Cosmic Array


This project deployed 16 individual cosmic ray detectors on the banks of the Elder Park foreshore in Adelaide. Supported by Splash Adelaide 2017 and is built in collaboration with Darren Curtis an artist-musician from Sacred Resonance.

When the public came to visit this installation, they experience how cosmic rays are all around us and arrive in showers of particles. Each detector randomly twinkles with colours and sounds triggered by cosmic rays. The experience not unlike colourful wind chimes.

However, as cosmic rays arrive in showers of particles, some of these detectors will trigger in unison and others randomly.  A similar experience to what can be witnessed in nature like the sounds of Cicadas or the flashing light of Fireflies, where both sound and light fade in and out from randomness to unison.

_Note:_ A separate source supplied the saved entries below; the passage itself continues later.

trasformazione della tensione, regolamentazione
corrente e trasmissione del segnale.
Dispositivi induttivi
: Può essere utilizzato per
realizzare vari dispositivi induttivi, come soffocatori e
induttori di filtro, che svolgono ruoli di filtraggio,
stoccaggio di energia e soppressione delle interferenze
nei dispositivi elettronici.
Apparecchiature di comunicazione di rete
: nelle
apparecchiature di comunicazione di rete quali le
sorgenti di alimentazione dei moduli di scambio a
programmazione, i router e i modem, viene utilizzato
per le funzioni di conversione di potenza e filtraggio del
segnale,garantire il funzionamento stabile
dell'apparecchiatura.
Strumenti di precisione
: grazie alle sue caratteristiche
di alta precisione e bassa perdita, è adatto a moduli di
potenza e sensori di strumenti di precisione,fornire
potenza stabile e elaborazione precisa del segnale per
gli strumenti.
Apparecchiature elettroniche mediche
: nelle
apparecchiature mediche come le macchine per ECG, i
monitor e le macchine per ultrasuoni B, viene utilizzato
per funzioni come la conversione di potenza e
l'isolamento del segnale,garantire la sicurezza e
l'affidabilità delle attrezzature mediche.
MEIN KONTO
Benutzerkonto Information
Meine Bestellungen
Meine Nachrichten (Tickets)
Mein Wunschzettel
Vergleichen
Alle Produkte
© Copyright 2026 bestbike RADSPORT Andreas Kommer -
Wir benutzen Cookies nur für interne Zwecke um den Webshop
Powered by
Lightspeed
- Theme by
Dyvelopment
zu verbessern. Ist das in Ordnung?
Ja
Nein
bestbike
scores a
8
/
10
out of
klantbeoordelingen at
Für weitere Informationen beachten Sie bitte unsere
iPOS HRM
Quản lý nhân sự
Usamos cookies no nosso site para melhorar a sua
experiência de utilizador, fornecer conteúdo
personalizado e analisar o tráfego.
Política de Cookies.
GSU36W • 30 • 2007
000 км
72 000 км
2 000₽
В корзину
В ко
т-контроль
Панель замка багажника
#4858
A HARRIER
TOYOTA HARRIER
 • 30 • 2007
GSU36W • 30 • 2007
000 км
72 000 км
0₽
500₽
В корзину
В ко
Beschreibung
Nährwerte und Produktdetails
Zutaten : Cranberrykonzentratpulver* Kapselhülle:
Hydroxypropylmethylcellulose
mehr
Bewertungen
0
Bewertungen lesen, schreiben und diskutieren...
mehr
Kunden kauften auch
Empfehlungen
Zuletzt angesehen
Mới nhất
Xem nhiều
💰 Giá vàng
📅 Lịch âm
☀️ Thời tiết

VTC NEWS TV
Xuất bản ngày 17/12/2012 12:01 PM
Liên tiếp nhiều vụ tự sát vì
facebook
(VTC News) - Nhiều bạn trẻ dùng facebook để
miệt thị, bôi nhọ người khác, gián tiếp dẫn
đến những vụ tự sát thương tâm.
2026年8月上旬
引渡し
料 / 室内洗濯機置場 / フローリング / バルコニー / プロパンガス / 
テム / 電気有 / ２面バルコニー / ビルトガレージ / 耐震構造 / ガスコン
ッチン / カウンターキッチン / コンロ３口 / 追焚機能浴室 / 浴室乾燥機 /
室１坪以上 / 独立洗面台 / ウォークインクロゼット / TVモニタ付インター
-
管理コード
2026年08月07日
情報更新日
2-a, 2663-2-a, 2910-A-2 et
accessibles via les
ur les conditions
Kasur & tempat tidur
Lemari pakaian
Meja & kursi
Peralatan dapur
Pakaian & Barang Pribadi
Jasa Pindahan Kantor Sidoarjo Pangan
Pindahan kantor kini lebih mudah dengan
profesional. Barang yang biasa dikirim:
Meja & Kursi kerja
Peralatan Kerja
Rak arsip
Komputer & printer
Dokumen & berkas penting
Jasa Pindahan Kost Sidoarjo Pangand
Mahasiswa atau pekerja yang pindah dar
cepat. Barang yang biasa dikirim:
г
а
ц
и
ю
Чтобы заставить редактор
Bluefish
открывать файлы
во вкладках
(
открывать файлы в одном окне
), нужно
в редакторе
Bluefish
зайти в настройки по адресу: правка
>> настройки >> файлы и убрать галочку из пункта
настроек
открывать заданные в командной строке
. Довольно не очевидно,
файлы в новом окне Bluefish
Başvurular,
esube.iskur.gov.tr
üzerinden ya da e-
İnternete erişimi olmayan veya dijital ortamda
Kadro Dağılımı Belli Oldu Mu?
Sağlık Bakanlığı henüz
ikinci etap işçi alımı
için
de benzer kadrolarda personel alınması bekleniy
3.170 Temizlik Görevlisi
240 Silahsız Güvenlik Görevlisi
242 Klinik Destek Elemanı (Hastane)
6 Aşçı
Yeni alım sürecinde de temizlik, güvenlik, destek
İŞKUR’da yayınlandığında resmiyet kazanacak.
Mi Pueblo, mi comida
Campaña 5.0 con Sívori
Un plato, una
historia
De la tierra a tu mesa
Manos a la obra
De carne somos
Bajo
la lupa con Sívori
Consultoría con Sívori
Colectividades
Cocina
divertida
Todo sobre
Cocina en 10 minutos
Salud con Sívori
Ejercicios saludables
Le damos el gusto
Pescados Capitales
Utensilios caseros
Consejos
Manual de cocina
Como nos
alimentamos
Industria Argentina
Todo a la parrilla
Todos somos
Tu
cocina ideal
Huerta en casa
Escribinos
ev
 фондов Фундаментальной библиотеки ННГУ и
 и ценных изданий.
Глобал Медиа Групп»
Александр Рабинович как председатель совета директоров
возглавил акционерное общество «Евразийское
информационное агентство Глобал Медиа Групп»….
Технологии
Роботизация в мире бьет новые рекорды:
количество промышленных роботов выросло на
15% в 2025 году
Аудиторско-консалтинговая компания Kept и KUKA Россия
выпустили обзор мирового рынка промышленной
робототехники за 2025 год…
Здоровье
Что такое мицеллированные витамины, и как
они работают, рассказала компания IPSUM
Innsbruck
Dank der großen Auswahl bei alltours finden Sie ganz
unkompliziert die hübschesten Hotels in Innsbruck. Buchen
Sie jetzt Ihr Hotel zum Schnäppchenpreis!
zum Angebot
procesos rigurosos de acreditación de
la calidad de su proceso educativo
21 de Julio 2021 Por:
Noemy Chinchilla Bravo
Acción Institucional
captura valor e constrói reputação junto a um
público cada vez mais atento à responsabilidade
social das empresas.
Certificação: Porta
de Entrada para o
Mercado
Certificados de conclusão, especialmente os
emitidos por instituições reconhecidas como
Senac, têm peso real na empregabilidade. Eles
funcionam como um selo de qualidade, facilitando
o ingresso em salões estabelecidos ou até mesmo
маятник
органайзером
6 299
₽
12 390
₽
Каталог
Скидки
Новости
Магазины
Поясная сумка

Cosmic Rays have been present throughout the entire evolutionary history of life on our planet and so this display reinforces our connection with the universe and the importance of science and understanding the natural world.

The project had no agenda other than the first of many thought-provoking art/science installations.  Which will provide an interesting window into the universe and the natural world around us, leaving the observer to form their own connections and conclusions.

Each detector in the array will produce a bright flash of one of 4 colours (red, green, blue or white). In the same manner, one of 3 musical notes ( e.g. C, F, G or other notes) or all 3 notes together depending on the direction and angle of an ionising particle called a muon passes through two or more Geiger–Müller tubes simultaneously.  A combination of radiation copper shielding and coincidence detection methods were used to filter local background radiation.

The system used for playing sounds and other IoT functions utilises the latest Raspberry Pi Zero W and the code was developed by Paul Schulz.  The IoT setup was very successful with this arrangement and were able to stream live data to another computer where it was mapped into music using MAX/MSP software.

Overview block diagram of operation includes

Circuit diagram of the central detector

PCB Layout of the central detector 96.5mm X 63.5mm

Raspberry Pi Zero W pinout

A note about Geiger–Müller Tubes
I’ve had comments regarding the validity of using Geiger–Müller Tubes for a cosmic ray (muon) detector. Pointing out that Photomultipliers and scintillation panels are best, and yes the are far more effective. However, they are also expensive, whereas Geiger–Müller tubes are relatively cheap and easily available to purchase.

Although I’m currently working on a solid-state detector there are a few issues yet to overcome, so this is still a few months away.

History is full of examples of physicists using Geiger–Müller tubes for cosmic ray observations up to the 80s. Geiger Tube Telescopes (GTT) were used by NASA including many Pioneer spacecraft missions and others. One most notable user was Bruno Benedetto Rossi a famous Italian experimental physicist who made major contributions to particle physics and the study of cosmic rays. At the age of 24, he fabricated his own Cosmic Ray detector using Geiger–Müller tubes and then went on to invent the first practical electronic coincident circuit.

This a part of a larger project I am developing and this proof of concept instaltion was a finalist in the 2017 Hackaday Prize competition.